**EXCERPT TO READ**
*** Block opens ***

The variables calculated in this study were as follows.

    • Staying refers to family physicians whose current region of practice was the same as their place of residency program.
    • Outflow refers to family physicians who trained in a region and who now practised in a different region.
    • Inflow refers to family physicians who practised in a region but were trained in another region.
    • Net gain or loss refers to the number of family physicians trained in a region who were not practising in that region (outflow) minus the number of family physicians trained in other regions who were practising in that region (inflow).

RESULTS

The target population for the 2001 NFPWS was the 25 520 eligible family physicians practising in Canada. Of these, 13 088 completed the questionnaire for a response rate of 51.2%. Analysis of basic demographic characteristics revealed that response rates varied by sex and geographic location (ie, the percentage of men and women and the geographic location of respondents were different from the distribution of these 2 characteristics for the total physician population). To adjust for significant differences in response rates by sex and health region and for nonresponse bias, the data were weighted. These weighting procedures were used to generate estimates for the entire eligible family physician population in Canada (ie, 25 520). Simply stated, about half of Canadian family physicians responded to the survey, and their answers were weighted by sex and geographic location to represent all Canadian physicians.

*** Block closes ***

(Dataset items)
*** Block opens ***

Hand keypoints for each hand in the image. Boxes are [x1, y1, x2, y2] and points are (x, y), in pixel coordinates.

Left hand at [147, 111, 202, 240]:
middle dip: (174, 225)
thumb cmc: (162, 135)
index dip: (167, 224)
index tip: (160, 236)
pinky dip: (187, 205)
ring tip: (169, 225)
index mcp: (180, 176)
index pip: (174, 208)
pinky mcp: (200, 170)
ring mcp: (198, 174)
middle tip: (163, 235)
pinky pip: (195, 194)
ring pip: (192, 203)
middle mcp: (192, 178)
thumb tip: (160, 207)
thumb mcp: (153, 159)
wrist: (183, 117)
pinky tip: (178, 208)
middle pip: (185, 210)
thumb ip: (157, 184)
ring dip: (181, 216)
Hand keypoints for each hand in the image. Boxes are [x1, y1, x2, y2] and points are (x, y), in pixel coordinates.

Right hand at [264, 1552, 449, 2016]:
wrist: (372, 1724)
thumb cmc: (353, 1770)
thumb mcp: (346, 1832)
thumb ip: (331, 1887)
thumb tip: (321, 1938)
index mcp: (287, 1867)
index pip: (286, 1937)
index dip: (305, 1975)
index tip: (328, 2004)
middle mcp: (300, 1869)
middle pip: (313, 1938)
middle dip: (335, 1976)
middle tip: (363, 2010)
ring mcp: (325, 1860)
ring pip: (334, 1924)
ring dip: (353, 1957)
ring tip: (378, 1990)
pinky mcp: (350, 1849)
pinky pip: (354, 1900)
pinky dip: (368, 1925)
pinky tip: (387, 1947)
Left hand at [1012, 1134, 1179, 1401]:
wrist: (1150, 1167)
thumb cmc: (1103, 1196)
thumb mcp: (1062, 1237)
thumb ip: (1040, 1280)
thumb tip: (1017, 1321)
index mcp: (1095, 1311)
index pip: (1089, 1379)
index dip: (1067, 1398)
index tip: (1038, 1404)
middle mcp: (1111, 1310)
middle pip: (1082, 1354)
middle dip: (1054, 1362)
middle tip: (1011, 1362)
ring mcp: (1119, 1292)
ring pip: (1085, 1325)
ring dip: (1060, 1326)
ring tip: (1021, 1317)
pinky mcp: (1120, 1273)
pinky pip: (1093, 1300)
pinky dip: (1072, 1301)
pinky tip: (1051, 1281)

*** Block closes ***

According to the excerpt on the 2001 NFPWS, what was the survey's response rate?

**TASK RESULT**
51.2%